During Penn State’s media day earlier this month, the junior milled around the home-side bench — nearly a full head taller than some of his linebacker teammates, such as 5-foot-9 walk-on Frank Di Leo.
At 6-foot-5 and 223 pounds, Brown is an imposing presence. He’s the second-tallest linebacker in the Big Ten — behind Wisconsin’s 6-foot-6 reserve Izayah Green-May — and he’s the tallest linebacker that Penn State’s had in at least the last decade.
His teammates believe he’s about to be noticed in a big way this season.
“He’s 6-5, but he plays really low,” said starting middle linebacker Jan Johnson, a full three inches shorter than Brown. “He’s fast, he’s physical, and he’s done excellent work in the offseason to perfect his craft.”
Brown has been a defensive afterthought the last two seasons. As a backup last year, he finished 11th on the team in tackles with 31. And he started just two games in his career, the last of which was Oct. 8, 2016 against Maryland.
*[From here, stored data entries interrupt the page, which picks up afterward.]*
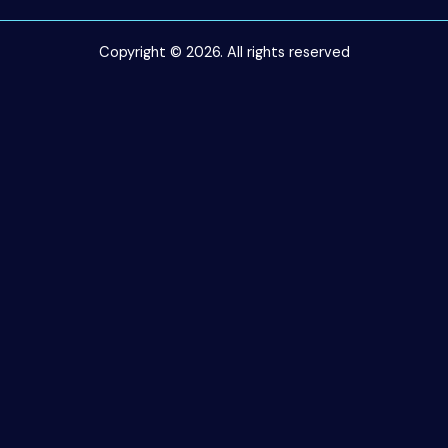
Copyright © 2026. All rights reserved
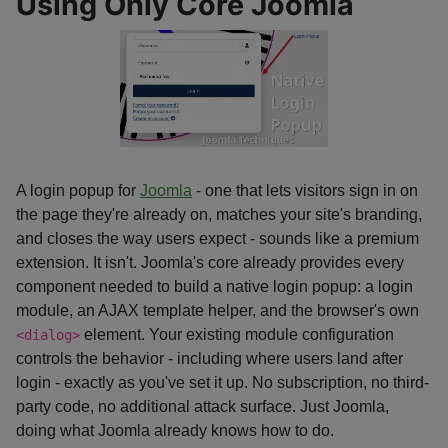
Using Only Core Joomla
A login popup for
Joomla
- one that lets visitors sign in on
the page they're already on, matches your site's branding,
and closes the way users expect - sounds like a premium
extension. It isn't. Joomla's core already provides every
component needed to build a native login popup: a login
module, an AJAX template helper, and the browser's own
element. Your existing module configuration
<dialog>
controls the behavior - including where users land after
login - exactly as you've set it up. No subscription, no third-
party code, no additional attack surface. Just Joomla,
doing what Joomla already knows how to do.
But he’s been a popular choice, by players and reporters alike, to break out in 2018. His length allows him to key in on tight ends that few SAM linebackers can, and his work this offseason — such as increasing his time in the film room — has improved his speed and reaction time.
All that led James Franklin to offer some strong words leading up to Saturday’s season opener against Appalachian State. The head coach — who needs to glance up at least four inches to meet Brown’s eye level — declared on Tuesday that Brown has “differentiated himself and separated himself a little bit from the pack.”
His teammates don’t seem surprised.
“Cam Brown has a very big year coming up,” backup linebacker Ellis Brooks said. “He’s a very hard worker, and he’s going to have a chance to showcase what he brings to the table. You didn’t get to see a lot of him earlier, but he’s going to have a good year.”
A great season for Brown also means a good season for the reserves. Brown has taken it upon himself to become more vocal. He’s no Jason Cabinda replacement, but during practices he routinely pulls younger players aside to explain what to tweak and how to improve.
Just about the only time he’s angered his teammates is when he adopted a puppy — one, according to safety Garrett Taylor, that his roommates discovered was not potty-trained. Outside of that incident, this position group looks up to him — both literally and figuratively.
“What he’s done is taken that leadership role,” cornerback Amani Oruwariye said. “He’s been mentoring those younger guys, trying to bring them up to scale to where he is and it’s paid dividends.”
Brown says he feels stronger and faster than ever, and he takes offense at anyone who believes linebacker remains a question mark. The 6-foot-5 ‘backer vowed he’s about to stand out, and not just because of the height difference. Unlike last year, he’s not taking a “next man up” approach.
“I feel like I’m playing with a lot more confidence,” Brown said. “I have to play with more confidence this year. And I feel I should be — I’ll be the first man up.”